A water fountain on the ground sprinkles water all around it. If, the speed of water coming out of the fountain nozzle is \(v\), then calculate the total area around the fountain that gets wet.
ANS: \(A=\frac{\pi v^{4}}{g^{2}}\)
A particle is projected over a triangle from one end of the horizontal base and grazing the vertex falls on the other end of the base. If, \(\alpha\) and \(\beta\) be the base angles and \(\theta\) the angle of projection, prove that: \(tan\theta = tan\alpha + tan\beta\).
A particle of mass \(m\) is projected with a velocity \(v\) making an angle of \(30^{o}\) with the horizontal. Calculate: the magnitude of the angular momentum of the projectile about the point of projection when the particle is at its maximum height.

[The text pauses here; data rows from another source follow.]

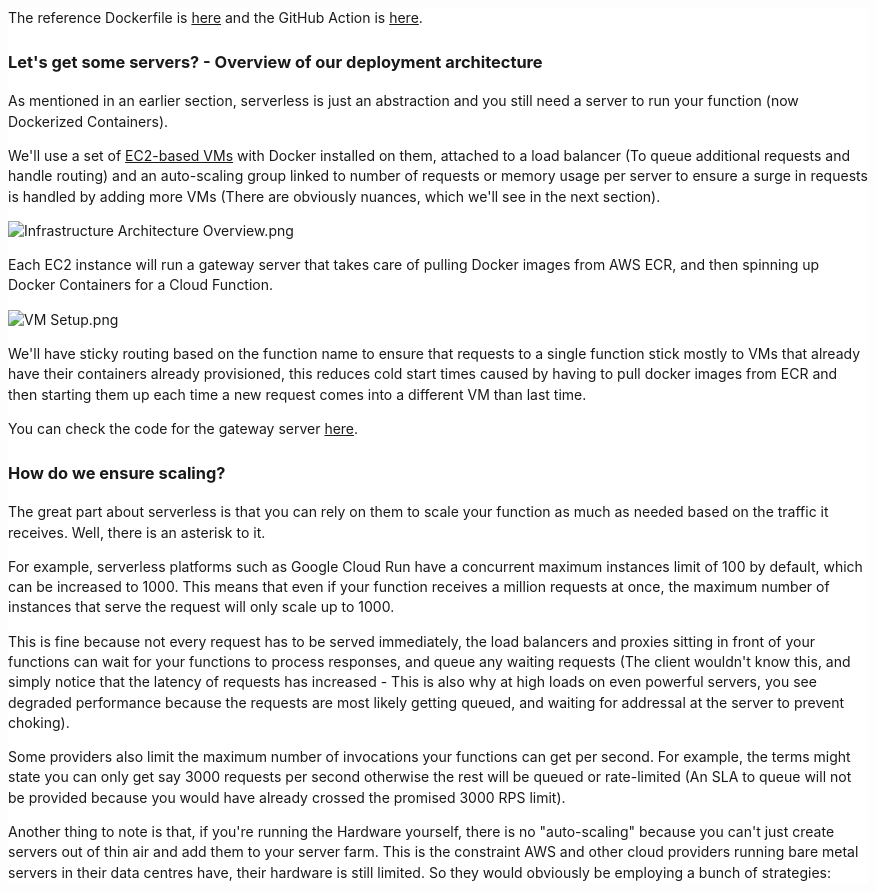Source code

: The reference Dockerfile is [here](https://github.com/deve-sh/Epsilon/tree/main/builder) and the GitHub Action is [here](https://github.com/deve-sh/Epsilon/blob/main/.github/workflows/build-docker-image-sample-for-code.yaml).

### Let's get some servers? - Overview of our deployment architecture

As mentioned in an earlier section, serverless is just an abstraction and you still need a server to run your function (now Dockerized Containers).

We'll use a set of [EC2-based VMs](https://aws.amazon.com/ec2/) with Docker installed on them, attached to a load balancer (To queue additional requests and handle routing) and an auto-scaling group linked to number of requests or memory usage per server to ensure a surge in requests is handled by adding more VMs (There are obviously nuances, which we'll see in the next section).

![Infrastructure Architecture Overview.png](https://firebasestorage.googleapis.com/v0/b/devesh-blog-3fbfc.appspot.com/o/postimages%2Fbuilding-our-own-serverless-platform%2Fsecondaryimages%2FInfrastructure%20Architecture%20Overview1725947547347.png?alt=media&token=f7e2cd6c-2f79-45b3-8b3c-ac4adc9a6425)

Each EC2 instance will run a gateway server that takes care of pulling Docker images from AWS ECR, and then spinning up Docker Containers for a Cloud Function.

![VM Setup.png](https://firebasestorage.googleapis.com/v0/b/devesh-blog-3fbfc.appspot.com/o/postimages%2Fbuilding-our-own-serverless-platform%2Fsecondaryimages%2FVM%20Setup1725947554711.png?alt=media&token=2ff638e1-98aa-49b3-95eb-e83819916b43)

We'll have sticky routing based on the function name to ensure that requests to a single function stick mostly to VMs that already have their containers already provisioned, this reduces cold start times caused by having to pull docker images from ECR and then starting them up each time a new request comes into a different VM than last time.

You can check the code for the gateway server  [here](https://github.com/deve-sh/Epsilon/tree/main/vm-gateway-and-runner-server).

### How do we ensure scaling?

The great part about serverless is that you can rely on them to scale your function as much as needed based on the traffic it receives. Well, there is an asterisk to it.

For example, serverless platforms such as Google Cloud Run have a concurrent maximum instances limit of 100 by default, which can be increased to 1000. This means that even if your function receives a million requests at once, the maximum number of instances that serve the request will only scale up to 1000.

This is fine because not every request has to be served immediately, the load balancers and proxies sitting in front of your functions can wait for your functions to process responses, and queue any waiting requests (The client wouldn't know this, and simply notice that the latency of requests has increased - This is also why at high loads on even powerful servers, you see degraded performance because the requests are most likely getting queued, and waiting for addressal at the server to prevent choking).

Some providers also limit the maximum number of invocations your functions can get per second. For example, the terms might state you can only get say 3000 requests per second otherwise the rest will be queued or rate-limited (An SLA to queue will not be provided because you would have already crossed the promised 3000 RPS limit).

Another thing to note is that, if you're running the Hardware yourself, there is no "auto-scaling" because you can't just create servers out of thin air and add them to your server farm. This is the constraint AWS and other cloud providers running bare metal servers in their data centres have, their hardware is still limited. So they would obviously be employing a bunch of strategies:

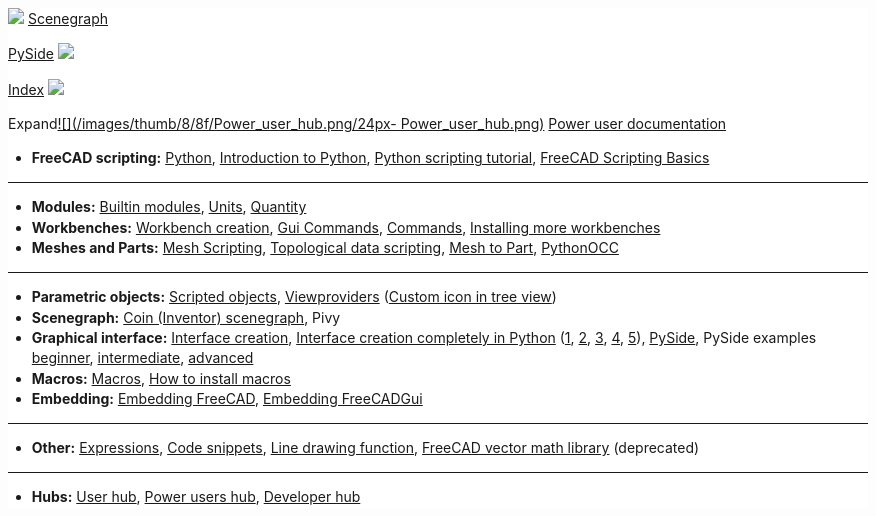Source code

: ![](/images/6/6f/Arrow-left.svg) [Scenegraph](/Scenegraph "Scenegraph")

[PySide](/PySide "PySide") ![](/images/a/af/Arrow-right.svg)

[Index](/Online_Help_Toc "Online Help Toc")
![](/images/7/76/Online_Help_Toc.svg)

Expand[![](/images/thumb/8/8f/Power_user_hub.png/24px-
Power_user_hub.png)](/index.php?title=File:Power_user_hub.png&filetimestamp=20200511213015&)
[Power user documentation](/Power_users_hub "Power users hub")

  * **FreeCAD scripting:** [Python](/Python "Python"), [Introduction to Python](/Introduction_to_Python "Introduction to Python"), [Python scripting tutorial](/Python_scripting_tutorial "Python scripting tutorial"), [FreeCAD Scripting Basics](/FreeCAD_Scripting_Basics "FreeCAD Scripting Basics")

* * *

  * **Modules:** [Builtin modules](/Builtin_modules "Builtin modules"), [Units](/Units "Units"), [Quantity](/Quantity "Quantity")
  * **Workbenches:** [Workbench creation](/Workbench_creation "Workbench creation"), [Gui Commands](/Gui_Command "Gui Command"), [Commands](/Command "Command"), [Installing more workbenches](/Installing_more_workbenches "Installing more workbenches")
  * **Meshes and Parts:** [Mesh Scripting](/Mesh_Scripting "Mesh Scripting"), [Topological data scripting](/Topological_data_scripting "Topological data scripting"), [Mesh to Part](/Mesh_to_Part "Mesh to Part"), [PythonOCC](/PythonOCC "PythonOCC")

* * *

  * **Parametric objects:** [Scripted objects](/Scripted_objects "Scripted objects"), [Viewproviders](/Viewprovider "Viewprovider") ([Custom icon in tree view](/Custom_icon_in_tree_view "Custom icon in tree view"))
  * **Scenegraph:** [Coin (Inventor) scenegraph](/Scenegraph "Scenegraph"), Pivy
  * **Graphical interface:** [Interface creation](/Interface_creation "Interface creation"), [Interface creation completely in Python](/Dialog_creation "Dialog creation") ([1](/Dialog_creation_with_various_widgets "Dialog creation with various widgets"), [2](/Dialog_creation_reading_and_writing_files "Dialog creation reading and writing files"), [3](/Dialog_creation_setting_colors "Dialog creation setting colors"), [4](/Dialog_creation_image_and_animated_GIF "Dialog creation image and animated GIF"), [5](/PySide_usage_snippets "PySide usage snippets")), [PySide](/PySide "PySide"), PySide examples [beginner](/PySide_Beginner_Examples "PySide Beginner Examples"), [intermediate](/PySide_Intermediate_Examples "PySide Intermediate Examples"), [advanced](/PySide_Advanced_Examples "PySide Advanced Examples")
  * **Macros:** [Macros](/Macros "Macros"), [How to install macros](/How_to_install_macros "How to install macros")
  * **Embedding:** [Embedding FreeCAD](/Embedding_FreeCAD "Embedding FreeCAD"), [Embedding FreeCADGui](/Embedding_FreeCADGui "Embedding FreeCADGui")

* * *

  * **Other:** [Expressions](/Expressions "Expressions"), [Code snippets](/Code_snippets "Code snippets"), [Line drawing function](/Line_drawing_function "Line drawing function"), [FreeCAD vector math library](/FreeCAD_vector_math_library "FreeCAD vector math library") (deprecated)

* * *

  * **Hubs:** [User hub](/User_hub "User hub"), [Power users hub](/Power_users_hub "Power users hub"), [Developer hub](/Developer_hub "Developer hub")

ANS: \(L=\frac{\sqrt{3}mv^{3}}{16g}\).
A shell is fired from a gun from the bottom of a hill along a slope. The s.pe of the hill is \(\alpha= 30^{o}\) and the angle of projection with respect to horizontal is \(\beta= 60^{o}\). The initial velocity \(u=21 ms^{-1}\). Find the distance from the gun to the point at the slope of the hill the shell falls.
ANS: \(30m\).
A projectile can have the same range R for two angles of projection. If, \(t_{1}\) and \(t_{2}\) be the times of flight of flights in two cases, then: Find \(t_{1}\times t_{2}\)?
ANS: \(t_{1}\times t_{2}=\frac{2R}{g}\).
The co-ordinate of a moving particle at any time \(t\) are given by \(x=\alpha t^{2}\) and \(y=\beta t^{3}\), where \(\alpha\) and \(\beta\) are constants. What is the speed of particle at time \(t\)?
ANS: \(v=3t^{2}\sqrt{\alpha^{2}+\beta^{2}}\).
A projectile is fired at an angle \(45^{o}\) with horizontal. Find: the elevation angle of the projectile \(\left(\alpha\right)\) at the highest point as seen from the point of projection.
A ball rolls off the top of a stairway with a constant horizontal velocity \(u\). If, the steps are \(h\) metre high and \(w\) metre wide. Show that: the ball will hit the edge of the \(n^{th}\) step if \(n=\frac{2hu^{2}}{gw^{2}}\).